#### Page excerpt:
Michael Willis said:


> ...Just curious, what OS and DAW are you using? As the developer it's good to know where it is working well, since I can only test it on a small subset of possible environments.



I found this some while ago and it's a really cool reverb, not just because it was free, but because it's good. You can do subtle low settings and really set a sound in a space before it sounds obvious and over-the-top. Thanks much. I agree that it at least holds its own with Valhalla Vintage Verb and similar.

FWIW, Daw: Reaper; OS: Windows 7, works great. The CPU hit is negligible enough to be a non issue, certainly if used on a buss as a send. It can also be used on individual virtual instrument tracks and played without any extra discernible latency, which is a huge positive IMHO. Great VST.


----------



## joyneski

It's running well in Reaper/Win8.1 on an 8-year-old Samsung laptop (i3 M380 cpu, 8Gb RAM). If it's any help, my Intel integrated HD gpu doesn't fully meet OpenGL 3.0 specs - it's about 73% compliant, according to OpenGL Viewer - but in standard use, the graphics all seem to work OK. The spectrogram display stops working once I start modulating some parameters (I mostly mess around in ambient/electronica-y sort of stuff), but that's no biggie. Thanks for a really nice reverb, and thanks to robgb for pointing it out.


----------



## CGR

robgb said:


> I've been playing with this and think it's really great, especially for vocals, playing with the early reflections and delay.
> 
> https://github.com/michaelwillis/dragonfly-reverb


Thanks for the heads up Rob - will give it a whirl soon.

#### Dataset excerpts:
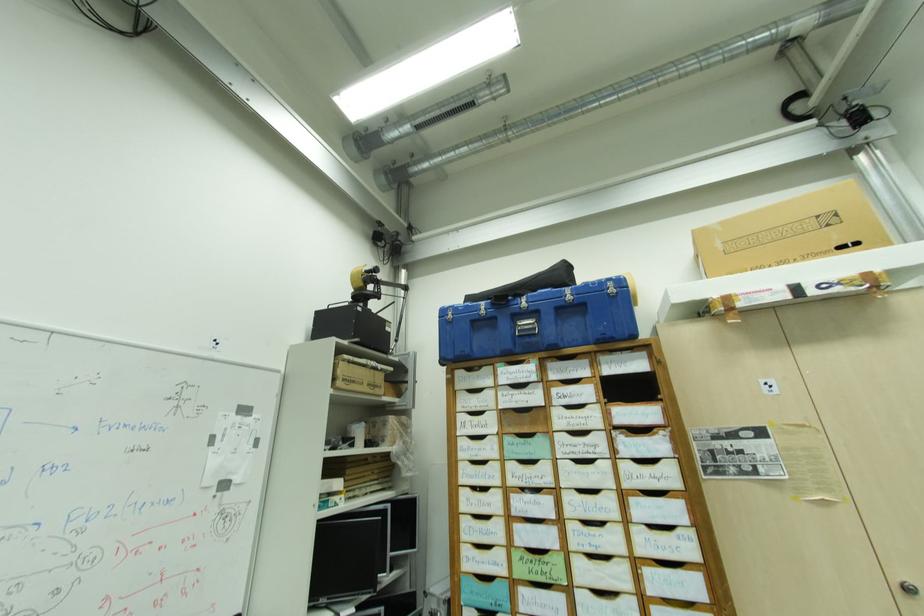
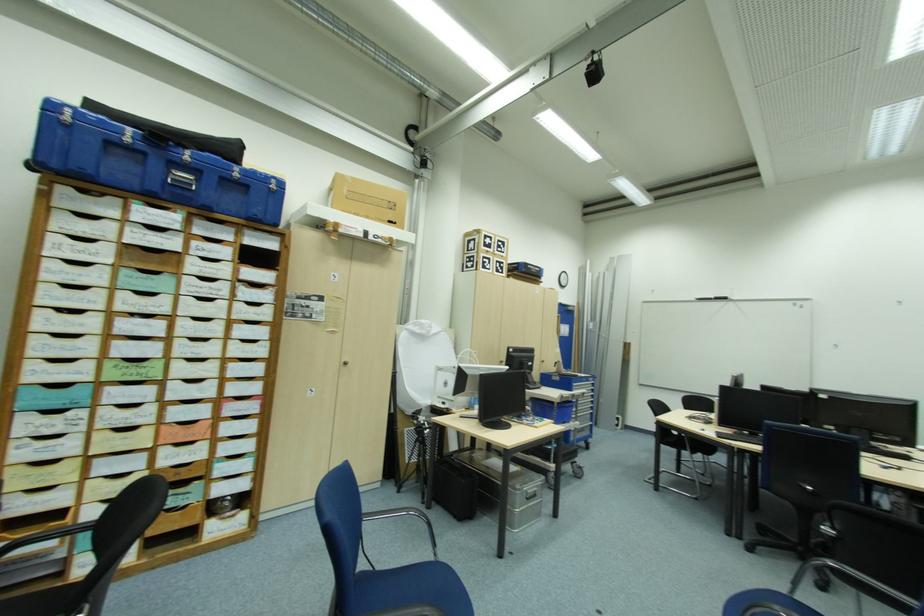
Question: Based on the continuous images, in which direction is the camera rotating? Reply with the corresponding letter.

Choices:
 (A) Left
 (B) Right
 (C) Up
 (D) Down

Answer: (B)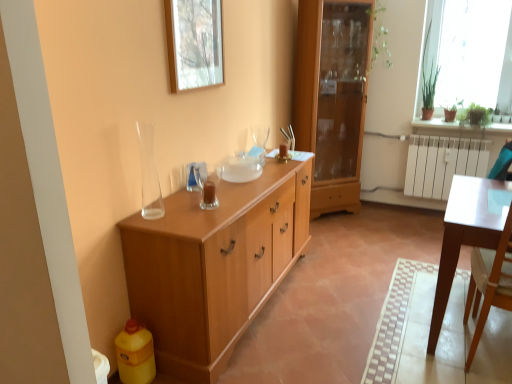
Where is `vacant area that lies between translucent glass candle at center and transparent glass vase at left`? The height and width of the screenshot is (384, 512). vacant area that lies between translucent glass candle at center and transparent glass vase at left is located at coordinates (182, 205).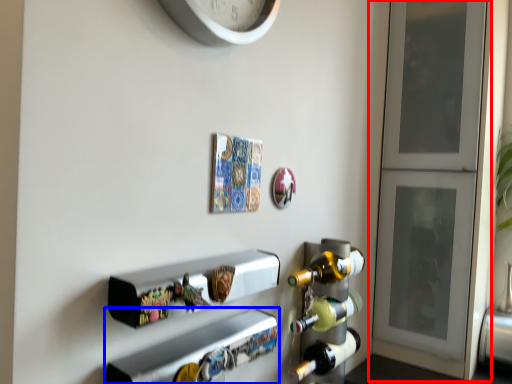
Question: Which point is closer to the camera, door (highlighted by a red box) or shelf (highlighted by a blue box)?

Choices:
 (A) door
 (B) shelf

Answer: (B)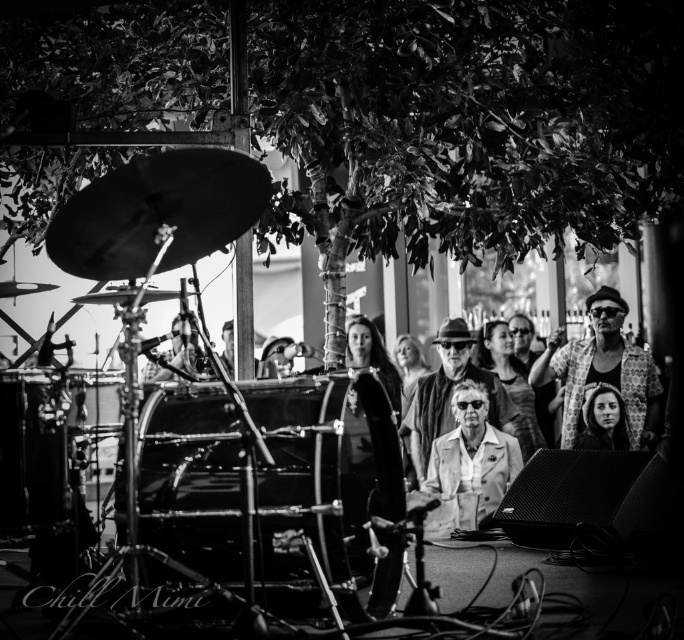
Who is more forward, (605, 355) or (451, 324)?

Point (605, 355) is more forward.

Can you confirm if patterned fabric jacket at center is taller than light beige leather jacket at center?

In fact, patterned fabric jacket at center may be shorter than light beige leather jacket at center.

Who is more forward, (588, 372) or (445, 422)?

Positioned in front is point (588, 372).

In order to click on patterned fabric jacket at center in this screenshot , I will do `click(603, 371)`.

Is shiny metallic drum at lower left wider than matte beige coat at center?

No, shiny metallic drum at lower left is not wider than matte beige coat at center.

Based on the photo, can you confirm if shiny metallic drum at lower left is thinner than matte beige coat at center?

Yes.

Is point (0, 456) in front of point (516, 445)?

Yes.

You are a GUI agent. You are given a task and a screenshot of the screen. Output one action in this format:
    pyautogui.click(x=<x>, y=<y>)
    Task: Click on the shiny metallic drum at lower left
    This screenshot has height=640, width=684.
    Given the screenshot: What is the action you would take?
    pyautogui.click(x=31, y=451)

Consider the image. Is patterned fabric jacket at center further to camera compared to smooth skin face at lower center?

Yes.

Which is above, patterned fabric jacket at center or smooth skin face at lower center?

patterned fabric jacket at center is higher up.

The height and width of the screenshot is (640, 684). What do you see at coordinates (603, 371) in the screenshot? I see `patterned fabric jacket at center` at bounding box center [603, 371].

This screenshot has width=684, height=640. I want to click on patterned fabric jacket at center, so click(x=603, y=371).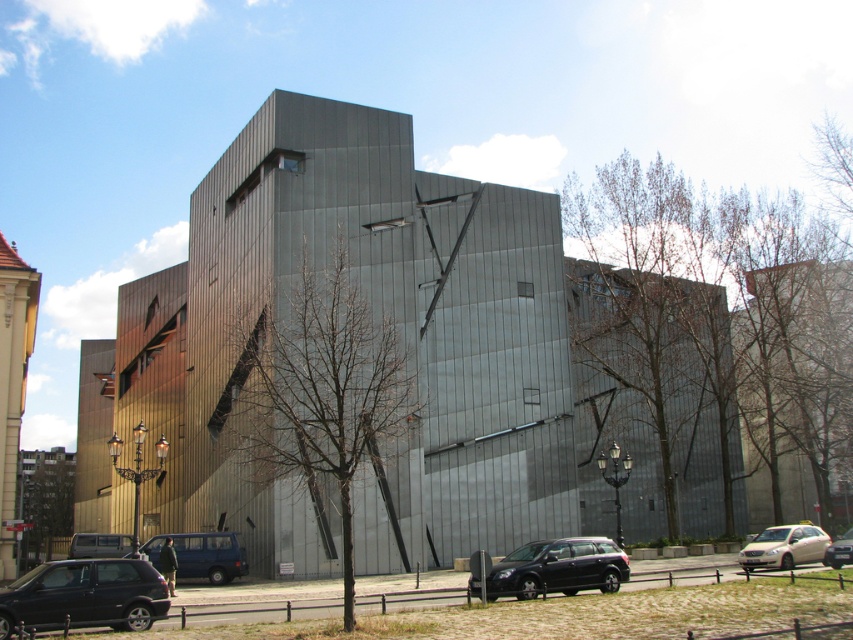
You are a GUI agent. You are given a task and a screenshot of the screen. Output one action in this format:
    pyautogui.click(x=<x>, y=<y>)
    Task: Click on the green leafy tree at lower left
    
    Given the screenshot: What is the action you would take?
    pyautogui.click(x=45, y=497)

Which is behind, point (26, 493) or point (820, 540)?

The point (26, 493) is more distant.

In order to click on green leafy tree at lower left in this screenshot , I will do `click(45, 497)`.

You are a GUI agent. You are given a task and a screenshot of the screen. Output one action in this format:
    pyautogui.click(x=<x>, y=<y>)
    Task: Click on the green leafy tree at lower left
    This screenshot has width=853, height=640.
    Given the screenshot: What is the action you would take?
    pyautogui.click(x=45, y=497)

Does shiny black suv at center appear under green leafy tree at lower left?

No.

Which is above, shiny black suv at center or green leafy tree at lower left?

shiny black suv at center

Identify the location of shiny black suv at center. This screenshot has height=640, width=853. (558, 566).

Image resolution: width=853 pixels, height=640 pixels. In order to click on shiny black suv at center in this screenshot , I will do `click(558, 566)`.

Which of these two, matte black car at lower left or white glossy sedan at lower right, stands taller?

Standing taller between the two is matte black car at lower left.

Between matte black car at lower left and white glossy sedan at lower right, which one appears on the right side from the viewer's perspective?

white glossy sedan at lower right

The width and height of the screenshot is (853, 640). Describe the element at coordinates (84, 595) in the screenshot. I see `matte black car at lower left` at that location.

Find the location of a particular element. This screenshot has height=640, width=853. matte black car at lower left is located at coordinates (84, 595).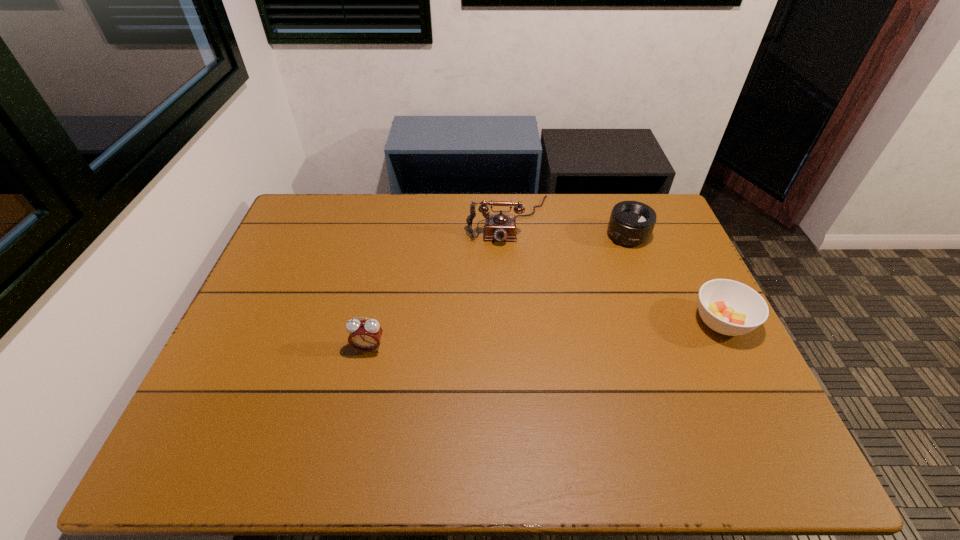
Identify the location of the leftmost object. (364, 335).

You are a GUI agent. You are given a task and a screenshot of the screen. Output one action in this format:
    pyautogui.click(x=<x>, y=<y>)
    Task: Click on the rightmost object
    
    Given the screenshot: What is the action you would take?
    pyautogui.click(x=728, y=307)

What are the coordinates of `telephone` in the screenshot? It's located at (500, 227).

I want to click on the third object from left to right, so click(631, 223).

The width and height of the screenshot is (960, 540). Find the location of `vacant area situated 0.170m on the clock face of the leftmost object`. vacant area situated 0.170m on the clock face of the leftmost object is located at coordinates (353, 417).

Where is `free space located 0.120m on the back of the rightmost object`? The image size is (960, 540). free space located 0.120m on the back of the rightmost object is located at coordinates (696, 270).

This screenshot has width=960, height=540. I want to click on free space located on the dial of the telephone, so click(x=512, y=322).

You are a GUI agent. You are given a task and a screenshot of the screen. Output one action in this format:
    pyautogui.click(x=<x>, y=<y>)
    Task: Click on the vacant region located on the dial of the telephone
    This screenshot has width=960, height=540.
    Given the screenshot: What is the action you would take?
    click(x=512, y=319)

Where is `free spot located 0.130m on the dial of the telephone`? free spot located 0.130m on the dial of the telephone is located at coordinates (511, 275).

The width and height of the screenshot is (960, 540). In order to click on vacant region located on the side of the second object from right to left with brand markings and control switches in this screenshot , I will do `click(588, 278)`.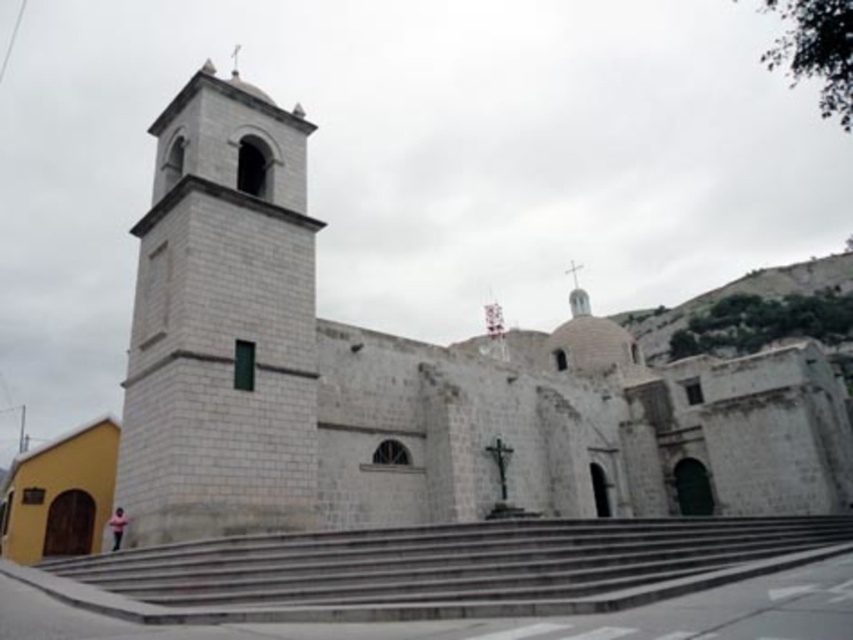
You are standing in front of the historic stone church and want to take a photo of the white stone bell tower at left. If your camera can focus on objects up to 30 meters away, will you need to move closer to get a clear shot?

The white stone bell tower at left is 35.67 meters from the viewer. Since your camera can only focus up to 30 meters, you will need to move closer to ensure the bell tower is within the camera range.

You are standing in front of the historic stone church and want to take a photo of the white stone bell tower at left. To ensure the bell tower is centered in your photo, should you move to the left or right of the crucifix in front of the church?

The white stone bell tower at left is located at point (222, 323), which means it is positioned slightly to the left side of the church. To center it in your photo, you should move to the right of the crucifix to balance the composition.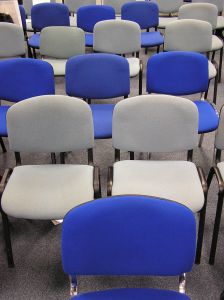
At what (x,y) coordinates should I click in order to perform the action: click on chairs in third row. Please return your answer as a coordinate pair (x, y). The width and height of the screenshot is (224, 300). Looking at the image, I should click on (29, 71), (100, 67), (165, 68).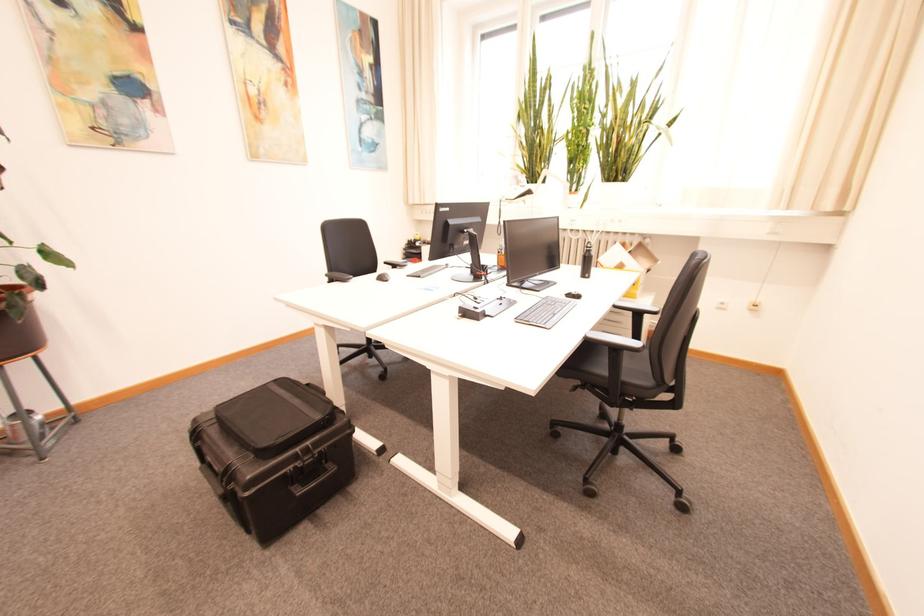
This screenshot has width=924, height=616. I want to click on black bag handle, so click(x=317, y=390).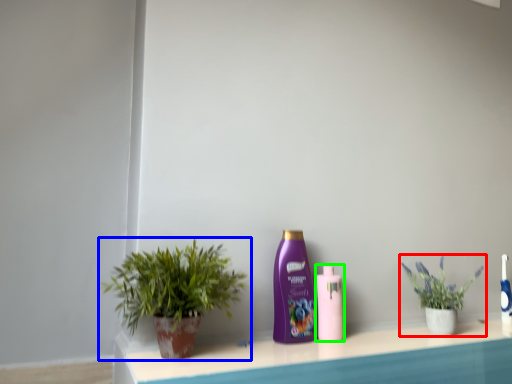
Question: Which object is the farthest from houseplant (highlighted by a red box)? Choose among these: houseplant (highlighted by a blue box) or bottle (highlighted by a green box).

Choices:
 (A) houseplant
 (B) bottle

Answer: (A)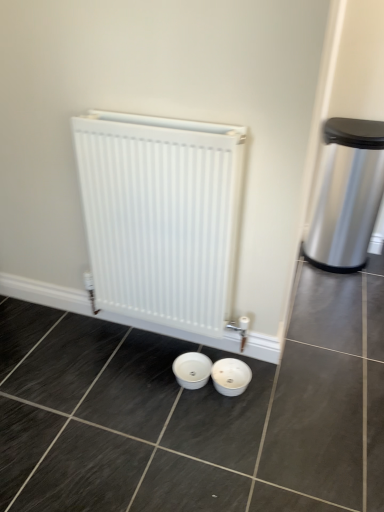
The height and width of the screenshot is (512, 384). I want to click on vacant space behind white glossy basin at center, so click(232, 355).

#### Exercises to complete:
1. Answer these questions using the reverb forum thread.
(a) Which DAW and operating system does the poster who compares the reverb with Valhalla Vintage Verb report using?
(b) How old is the Samsung laptop that joyneski runs the reverb on?
(c) According to OpenGL Viewer, about what percentage of OpenGL 3.0 compliance does joyneski's integrated GPU reach?
2. Based on the reverb forum thread, say whether each statement agrees with it, and quote the words that decide it.
(a) The spectrogram display keeps working while joyneski modulates parameters.
(b) The developer can test the reverb on only a small subset of possible environments.
(c) CGR has already tried the reverb.
3. Carry the reverb forum thread forward by writing the next post after its last one.

#### Answers for the exercise:
1.
(a) Reaper on Windows 7.
(b) Eight years old.
(c) About 73%.

2.
(a) No: "The spectrogram display stops working once I start modulating some parameters"
(b) Yes: "since I can only test it on a small subset of possible environments"
(c) No: "will give it a whirl soon"

3.
----------



## Michael Willis

joyneski said:


> The spectrogram display stops working once I start modulating some parameters


Oh right... I haven't tested modulating the parameters much at all. I do know that changing Spin or Wander during performance has given me a nasty snap crackle pop effect, but the rest of the dials may be ok. I'm curious to hear what you're working on, please share if you are inclined to do so!


----------



## joyneski

Michael Willis said:


> I haven't tested modulating the parameters much at all


Well, I only started modulating reverb parameters after I started exploring ambient music, so I guess it probably isn't usual practice (but I could be wrong).



Michael Willis said:


> I'm curious to hear what you're working on


I've had a quick look at the track I had Dragonfly automated on - all I had going was a slow LFO bringing the Late parameter in and out. Tbh, there's so much other processing on the track I'm not sure how discernable the effect is, but I'll have a closer listen and post up a snippet if I think it won't be too tedious...


----------



## Rob

really impressed by the sound of this reverb, just needed to tell...


----------



## devonmyles

Thanks for the heads up. Will certainly give this a try.


----------



## Michael Willis

New beta release v1.9.3 available for testing:

https://github.com/michaelwillis/dragonfly-reverb/releases/tag/1.9.3-beta

This packages both the new Dragonfly Room Reverb (based on Freeverb3 ProG) and the renamed Dragonfly Hall Reverb. The latter should be able to replace the old Dragonfly Reverb, as it is essentially the same plugin and identifies itself as such; please delete the old Dragonfly Reverb LV2 and/or VST before using the new one, existing projects should automatically use it without any ill effects.

There are still several things that aren’t done yet. Dragonfly Room Reverb still needs a change in looks to more easily distinguish it.

I made a first attempt at some presets for Dragonfly Room. I’m still not sure how much I like them, please experiment with them and let me know which (if any) are useful and sound as described.

Edit: Updated 1.9.0 to 1.9.3


----------



## Michael Willis

Beta release 1.9.4 is now available. It adds three new dials to Dragonfly Room: Input LPF, Output LPF, and Boost Band.


----------



## Michael Willis

Beta release 1.9.5 is hot off the press. Dragonfly Room's Output LPF previously only applied to the late output, now it applies to both early and late.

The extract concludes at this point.